Chiediamo: ma non si fa prima a chiedere direttamente la percentuale di micotossine DON eventualmente contenuti in questo grano duro?

De Bonis non si tira indietro:

“Certo che si farebbe prima. Ma questo dato, allo stato attuale dei fatti, non c’è. Ovviamente, torneremo alla carica per avere il dato esatto sull’eventuale presenza di micotossine DON”.

“Detto questo – aggiunge il presidente di GranoSalus – ci sembra assurdo che non siamo stati messi nelle condizioni di identificare tutti i codici tariffari. Infatti, oltre al codice del quale abbiamo illustrato i contenuti siamo riusciti ad identificare un secondo codice – il 1001110000 – che riguarda il grano da semina. Poi ci sono altri cinque codici – ed esattamente: il 1001110010, il 1001110020, il 1001110030, il 1001190018, il 1001190020 e il 1001190030 – sui quali il portale dell’Agenzia delle Dogane non dà informazioni”.

“Un’altra notizia che ci sembra importante – dice sempre De Bonis – è che il grano pugliese non si esporta fuori dall’Unione Europea. Non è vero, ad esempio, che il grano pugliese viene esportato in Nord Africa”.

“Questo – conclude il presidente di GranoSalus – è soltanto l’inizio del lavoro che abbiamo avviato. Nelle prossime settimane inoltreremo richieste di accesso agli atti in tutti i porti italiani. Per capire – e soprattutto per far conoscere a tutti i cittadini del nostro Paese – che cosa l’Unione Europea fa arrivare sulle nostre tavole”.

©Riproduzione riservata

P.S.

E’ la domanda che, a giudicare da questi primi controlli, ci poniamo anche noi: che cosa ci fanno mangiare i signori di Bruxelles?
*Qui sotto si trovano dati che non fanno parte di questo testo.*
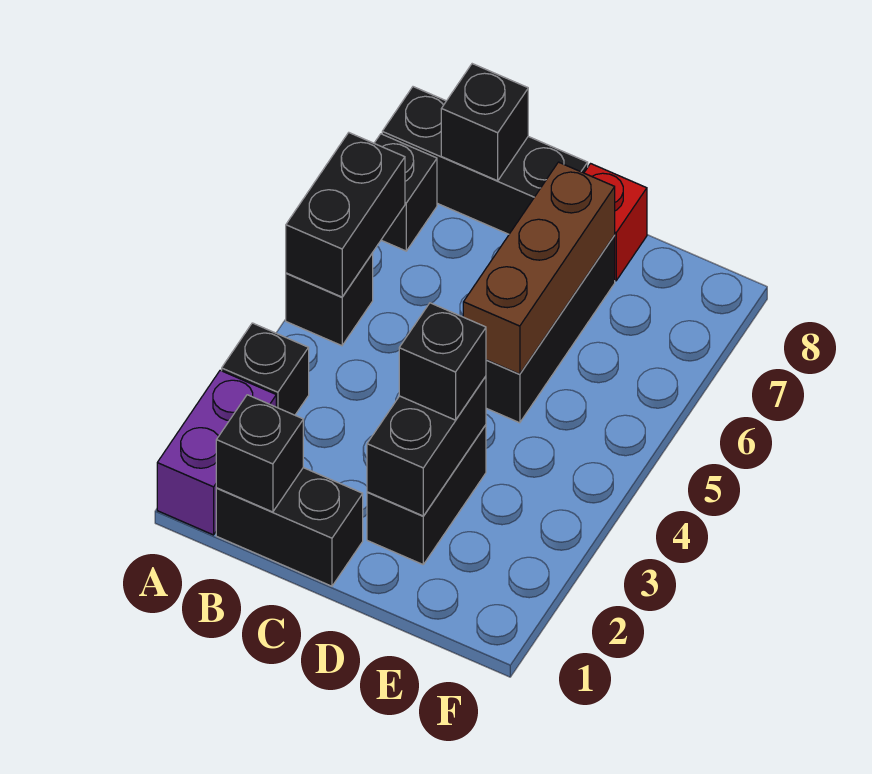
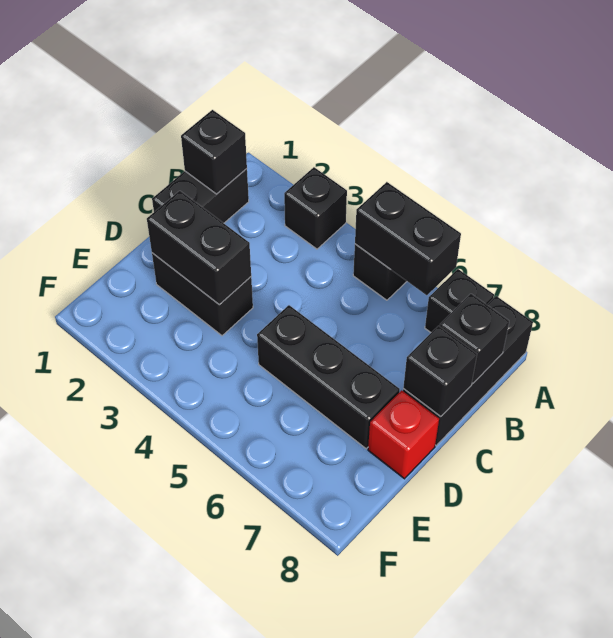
purple 1x2 brick [157,370,276,535] -> none
black 1x1 brick [399,303,486,420] -> black 1x1 brick moved to [403,326,477,417]
brown 1x3 brick [463,162,615,374] -> none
Domanda che vale non soltanto per noi italiani, ma anche per gli abitanti degli altri Paesi europei e del mondo dove esportiamo i derivati del grano, a cominciare dalla pasta.

Altra domanda: se in soli sei porti italiani, negli ultimi due anni, sono arrivati quasi 2 milioni e mezzo di tonnellate di grano duro, che ‘numeri’ verranno fuori quando i controlli verranno estesi a tutti i porti italiani?

E questo riguarda – lo ricordiamo – le navi che attraccano direttamente nei porti del nostro paese senza passare prima da altri porti dell’Unione Europea.

La vera domanda è: quanto grano duro importa il nostro Paese?

Domanda che chiama altre domande:

che senso ha importare tutto questo grano duro – di qualità inferiore a quello prodotto nel Mezzogiorno d’Italia e, spesso, anche di pessima qualità – quando il Sud del nostro Paese lo potrebbe produrre senza problemi?

ben 600 mila ettari di seminativi del Meridione d’Italia sono stati abbandonati. Dietro c’è una strategia?